The Dalhousie Student Union Survivor Support Centre has created a bursary for students who have experienced sexualized or gender-based violence.
All members of the DSU — any Dalhousie University Student — are eligible to apply for the bursary. However, preference is given to students who have already accessed resources from the Survivor Support Centre or the university’s human rights and equity services, as well as members of marginalized groups.
“Our support manager has a lot of intake of students dealing with personal issues and trauma. [While] talking to someone about [living with trauma] and having someone support you emotionally gives you a perspective on how to heal … there is often a financial barrier when it comes to finding one’s own healing,” Tammy Maniou, the DSU’s internal vice-president, said in an interview on Jan. 20.
According to a report published by the Canadian Federation of Students (CFS), roughly one in four students have reported experiencing sexual violence while studying at university. In that same report, CFS states that the number is likely much higher since “only one in 10 incidents end up being reported.” Nine in 10 reported violence cases are against women, with half of all incidents occurring between the ages of 15 and 24.
Emma Kuzmyk is the program coordinator for Action Now Atlantic, an organization that works to reduce sexual violence on campuses in the Atlantic region. She said in a statement to the Dalhousie Gazette that her organization sees the bursary as an excellent opportunity to support survivors of sexual violence since it helps alleviate financial barriers to care.
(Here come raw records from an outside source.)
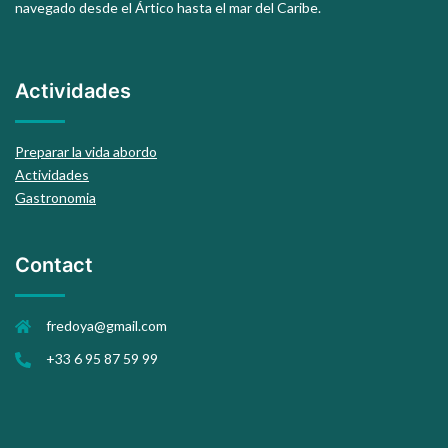
navegado desde el Ártico hasta el mar del Caribe.
Actividades
Preparar la vida abordo
Actividades
Gastronomia
Contact
fredoya@gmail.com
+33 6 95 87 59 99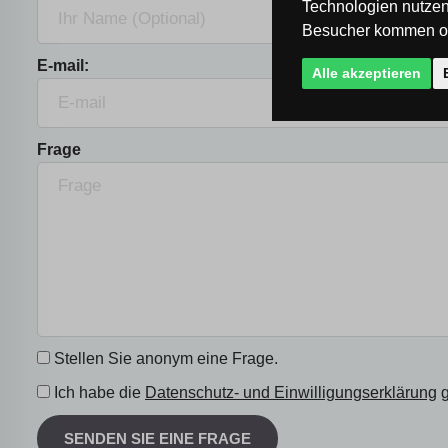
Technologien nutzen
Besucher kommen od
E-mail:
Alle akzeptieren
Frage
Stellen Sie anonym eine Frage.
Ich habe die
Datenschutz- und Einwilligungserklärung
g
SENDEN SIE EINE FRAGE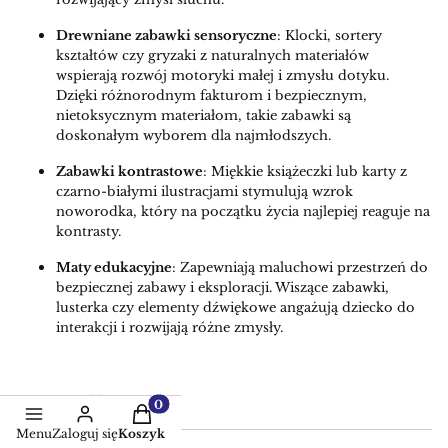
Drewniane zabawki sensoryczne
: Klocki, sortery
kształtów czy gryzaki z naturalnych materiałów
wspierają rozwój motoryki małej i zmysłu dotyku.
Dzięki różnorodnym fakturom i bezpiecznym,
nietoksycznym materiałom, takie zabawki są
doskonałym wyborem dla najmłodszych.
Zabawki kontrastowe
: Miękkie książeczki lub karty z
czarno-białymi ilustracjami stymulują wzrok
noworodka, który na początku życia najlepiej reaguje na
kontrasty.
Maty edukacyjne
: Zapewniają maluchowi przestrzeń do
bezpiecznej zabawy i eksploracji. Wiszące zabawki,
lusterka czy elementy dźwiękowe angażują dziecko do
interakcji i rozwijają różne zmysły.
Bestsellery
Produkty w koszyku: 0. Zobacz szczegół
Menu
Zaloguj się
Koszyk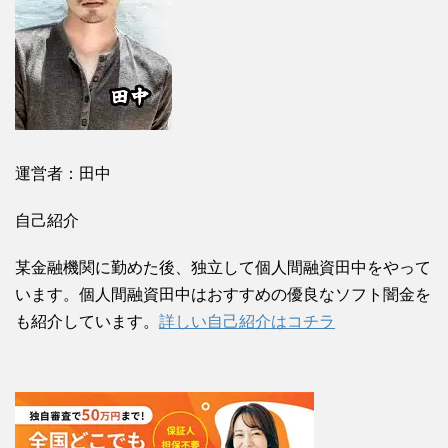
運営者：田中
自己紹介
某金融機関に勤めた後、独立して個人間融資田中をやって
います。個人間融資田中はおすすめの優良なソフト闇金を
も紹介しています。
詳しい自己紹介はコチラ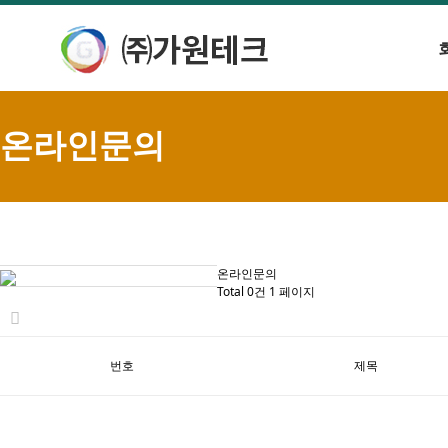
온라인문의
온라인문의
Total 0건
1 페이지
번호
제목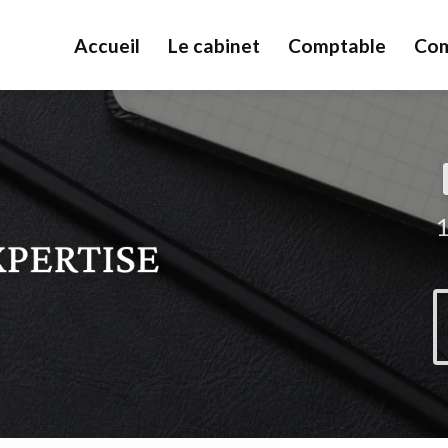
Accueil
Le cabinet
Comptable
Com
1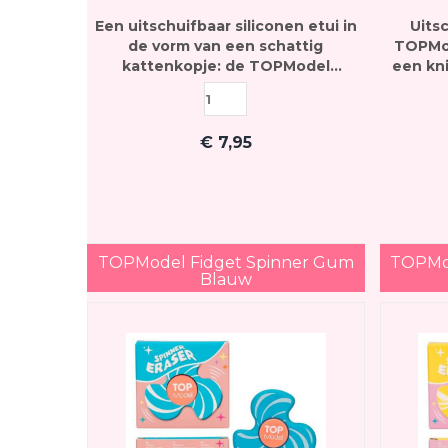
Een uitschuifbaar siliconen etui in
Uitsc
de vorm van een schattig
TOPMod
kattenkopje: de TOPModel
een kn
Blooming Kitty in grijs is net zo
ook v
handig als hij er leuk uitziet.
€
7,95
TOPModel Fidget Spinner Gum
TOPMod
Blauw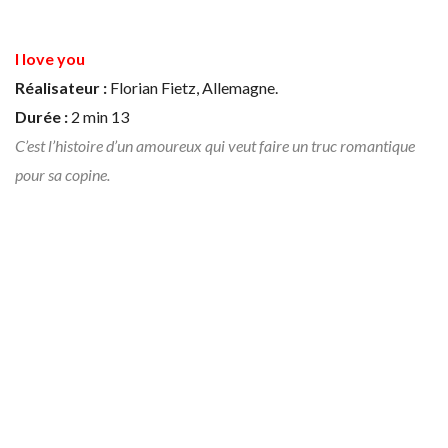
I love you
Réalisateur :
Florian Fietz, Allemagne.
Durée :
2 min 13
C’est l’histoire d’un amoureux qui veut faire un truc romantique
pour sa copine.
“We hope that this bursary will continue to complement existing services and supports, and that universities as a whole dedicate more resources and funding to existing services. As well as working to establish new services and bursaries like this one in consultation with students, survivors, and sexual and gender-based violence experts,” the statement continued.
The bursary offers $750 to successful applicants to be used how they see fit, although the DSU does require applicants to outline how they intend to use the money. It does not ask applicants to disclose any incidents of violence to qualify for the money.
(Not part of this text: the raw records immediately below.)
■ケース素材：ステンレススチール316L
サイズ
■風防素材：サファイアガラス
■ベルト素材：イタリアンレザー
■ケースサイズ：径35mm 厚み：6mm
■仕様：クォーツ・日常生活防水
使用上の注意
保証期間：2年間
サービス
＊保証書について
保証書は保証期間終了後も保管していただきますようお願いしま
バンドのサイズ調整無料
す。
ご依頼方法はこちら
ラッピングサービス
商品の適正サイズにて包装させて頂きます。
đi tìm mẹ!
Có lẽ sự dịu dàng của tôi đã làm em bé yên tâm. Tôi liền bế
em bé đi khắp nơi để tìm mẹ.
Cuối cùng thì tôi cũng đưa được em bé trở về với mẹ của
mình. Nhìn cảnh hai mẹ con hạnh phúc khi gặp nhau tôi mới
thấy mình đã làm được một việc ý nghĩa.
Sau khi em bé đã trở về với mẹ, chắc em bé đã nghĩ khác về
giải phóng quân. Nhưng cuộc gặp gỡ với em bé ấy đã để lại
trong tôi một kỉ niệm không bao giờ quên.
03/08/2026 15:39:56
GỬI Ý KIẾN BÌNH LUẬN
In addition, according to the DSU website, applicants must also include receipts or quotes, plus documents to use in consideration of need, such as student loan documents or medical costs. A personal statement is also required.
This bursary is “ad hoc,” meaning it is only available for the 2023 winter term. According to Maniou, this bursary came around after the manager of the survivor support centre found that they had excess funds in their budget.
However, the bursary has a funding cap, with only $9,000 available to students. Maniou said that if the DSU had unlimited funds, she “would love” to see this funding and all other ad hoc bursaries become things they can offer yearly.
Applications for the Survivor Support Bursary opened on Dec. 14 and will be available through the winter semester. Maniou guaranteed successful applicants will receive their money by the end of the winter term.